On-Body Video: Eye Witness or Big Brother?
Officer-worn video technology is coming of age, but will agencies and officers embrace it and use it properly?
Agencies must realize that video files require expensive server storage to keep evidence on site. VieVu and TASER offer cloud storage and file management solutions as an alternative. Cloud storage offers highly secure storage at a cost that could be prohibitive for budget-strapped agencies. An hour of video can require up to a gigabyte of hard-drive space. If tens or even hundreds of officers make videos every shift, you can see how data files add up quickly.
Most law enforcement agencies have procedures in place that cover the handling of digital media. A generally accepted practice is to burn the digital evidence onto a CD or DVD and impound it in the property room. There, it is cataloged, tracked, and made available for court. Under this system, digital files take up real estate in the evidence room. Staff must impound and catalog the disks, check them out of evidence, carry them to court, and dispose or archive them when the case is adjudicated.

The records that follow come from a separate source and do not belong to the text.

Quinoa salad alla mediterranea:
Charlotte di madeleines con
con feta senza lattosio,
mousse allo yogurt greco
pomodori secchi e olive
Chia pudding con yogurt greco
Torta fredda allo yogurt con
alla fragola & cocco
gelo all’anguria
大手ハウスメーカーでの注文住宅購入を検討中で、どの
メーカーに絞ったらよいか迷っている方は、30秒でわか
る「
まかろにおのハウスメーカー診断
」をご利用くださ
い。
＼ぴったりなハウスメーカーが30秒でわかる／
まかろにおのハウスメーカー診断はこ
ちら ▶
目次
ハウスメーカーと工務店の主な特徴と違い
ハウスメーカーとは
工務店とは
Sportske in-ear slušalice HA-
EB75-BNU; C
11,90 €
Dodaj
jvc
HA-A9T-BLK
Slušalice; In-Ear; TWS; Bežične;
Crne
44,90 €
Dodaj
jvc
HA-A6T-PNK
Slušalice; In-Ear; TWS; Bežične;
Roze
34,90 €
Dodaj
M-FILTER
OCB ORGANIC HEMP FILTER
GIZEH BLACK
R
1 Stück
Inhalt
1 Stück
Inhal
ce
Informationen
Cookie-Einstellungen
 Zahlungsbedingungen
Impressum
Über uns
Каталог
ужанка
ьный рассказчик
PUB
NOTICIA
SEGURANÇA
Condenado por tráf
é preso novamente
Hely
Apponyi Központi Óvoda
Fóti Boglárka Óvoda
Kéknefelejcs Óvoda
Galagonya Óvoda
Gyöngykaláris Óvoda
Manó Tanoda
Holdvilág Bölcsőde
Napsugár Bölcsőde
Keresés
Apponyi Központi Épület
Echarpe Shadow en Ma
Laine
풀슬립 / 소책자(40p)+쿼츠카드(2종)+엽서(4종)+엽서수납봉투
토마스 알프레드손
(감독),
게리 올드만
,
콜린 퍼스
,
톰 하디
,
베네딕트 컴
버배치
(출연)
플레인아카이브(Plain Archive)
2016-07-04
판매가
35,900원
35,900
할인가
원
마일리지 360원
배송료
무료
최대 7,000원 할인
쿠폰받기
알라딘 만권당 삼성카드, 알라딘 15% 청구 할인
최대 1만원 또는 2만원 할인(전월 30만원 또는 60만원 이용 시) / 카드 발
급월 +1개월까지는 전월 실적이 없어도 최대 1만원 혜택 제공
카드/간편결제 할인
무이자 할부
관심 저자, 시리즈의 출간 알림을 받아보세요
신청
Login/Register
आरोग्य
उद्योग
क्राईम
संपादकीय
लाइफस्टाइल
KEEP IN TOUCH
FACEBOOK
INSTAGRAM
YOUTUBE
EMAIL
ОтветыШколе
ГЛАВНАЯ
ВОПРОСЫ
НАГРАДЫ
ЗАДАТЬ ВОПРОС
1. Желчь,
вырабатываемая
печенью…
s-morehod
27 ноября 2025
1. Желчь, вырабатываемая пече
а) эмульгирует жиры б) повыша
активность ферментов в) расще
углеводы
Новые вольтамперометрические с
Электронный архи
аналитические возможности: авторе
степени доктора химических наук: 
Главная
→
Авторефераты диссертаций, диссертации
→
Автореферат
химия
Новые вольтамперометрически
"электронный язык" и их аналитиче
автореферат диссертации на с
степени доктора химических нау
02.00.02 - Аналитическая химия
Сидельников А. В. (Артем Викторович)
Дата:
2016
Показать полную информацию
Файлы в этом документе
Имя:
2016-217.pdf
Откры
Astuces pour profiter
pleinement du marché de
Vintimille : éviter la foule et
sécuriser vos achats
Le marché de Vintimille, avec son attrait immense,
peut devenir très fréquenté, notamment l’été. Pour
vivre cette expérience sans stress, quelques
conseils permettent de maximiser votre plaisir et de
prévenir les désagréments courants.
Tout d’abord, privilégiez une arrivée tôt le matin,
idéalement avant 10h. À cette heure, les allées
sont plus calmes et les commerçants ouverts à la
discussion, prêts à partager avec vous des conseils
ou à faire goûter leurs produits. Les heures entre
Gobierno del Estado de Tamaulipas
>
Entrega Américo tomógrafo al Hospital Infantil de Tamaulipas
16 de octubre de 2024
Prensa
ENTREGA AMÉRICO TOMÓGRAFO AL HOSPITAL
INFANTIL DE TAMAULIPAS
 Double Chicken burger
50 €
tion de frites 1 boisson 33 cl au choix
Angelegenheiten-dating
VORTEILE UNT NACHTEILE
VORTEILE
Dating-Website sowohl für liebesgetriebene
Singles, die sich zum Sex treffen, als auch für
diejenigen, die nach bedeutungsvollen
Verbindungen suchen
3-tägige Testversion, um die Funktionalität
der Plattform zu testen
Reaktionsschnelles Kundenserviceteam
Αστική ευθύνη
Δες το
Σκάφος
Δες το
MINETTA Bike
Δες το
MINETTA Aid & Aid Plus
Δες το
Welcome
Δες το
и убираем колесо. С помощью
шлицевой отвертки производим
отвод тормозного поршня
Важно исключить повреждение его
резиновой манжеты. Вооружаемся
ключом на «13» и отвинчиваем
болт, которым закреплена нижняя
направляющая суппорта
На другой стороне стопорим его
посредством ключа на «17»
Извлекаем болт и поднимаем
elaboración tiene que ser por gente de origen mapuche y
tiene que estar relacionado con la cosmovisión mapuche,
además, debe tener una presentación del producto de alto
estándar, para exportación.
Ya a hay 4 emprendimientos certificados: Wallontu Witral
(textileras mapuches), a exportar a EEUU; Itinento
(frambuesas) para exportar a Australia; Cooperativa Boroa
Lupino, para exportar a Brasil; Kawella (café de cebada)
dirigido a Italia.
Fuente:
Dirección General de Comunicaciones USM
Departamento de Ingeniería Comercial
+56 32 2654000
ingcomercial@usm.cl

TASER’s cloud-based Evidence.com is a video storage solution available for agencies using on-body video. The site eliminates the need for on-site storage space by storing the files off-site and allowing agencies to share the files via secure access to the server. Prosecutors can simply log into a remote portal and get the videos they need for their cases. Additionally, the system tracks every activity associated with every file and stores it in an audit log.
Video storage and evidence management on site is expensive and difficult to implement. So if a department considers every aspect of making and managing video evidence, it may conclude that a full software and storage package is the most economical solution. Smaller agencies with smaller deployments may choose to keep the systems they have in place.
Many departments implemented policy decisions when acquiring earlier-generation video systems that will now need revising.
Officers Worry About ‘Big Brother’
Body-worn cameras bring up new challenges because they’re always present in an officer’s personal space. That makes some officers uncomfortable, because they may not be on their best behavior at all times.
Most officers have no trouble acting professional when in the public eye or speaking to a citizen, but they may not want everything recorded outside of those encounters. And police labor organizations have objected to departments mandating that their members wear cameras. This “big brother” issue may be the biggest consideration for when and how the video cameras are used. It affects the officers, supervisors and the evidence managers.
TASER’s Tuttle recently sat down with representatives of police supervisors and unions for a frank discussion. Rank-and-file officers most often said they didn’t want to get into trouble for something that they said on video. Specifically, the officers worried that command staff would monitor their language and object to F-bombs they used to accentuate their points when under stress. The supervisors said that they weren’t interested in the occasional F-bomb. They said they were more interested in keeping officers safe and accountable, and they want better documentation of critical incidents.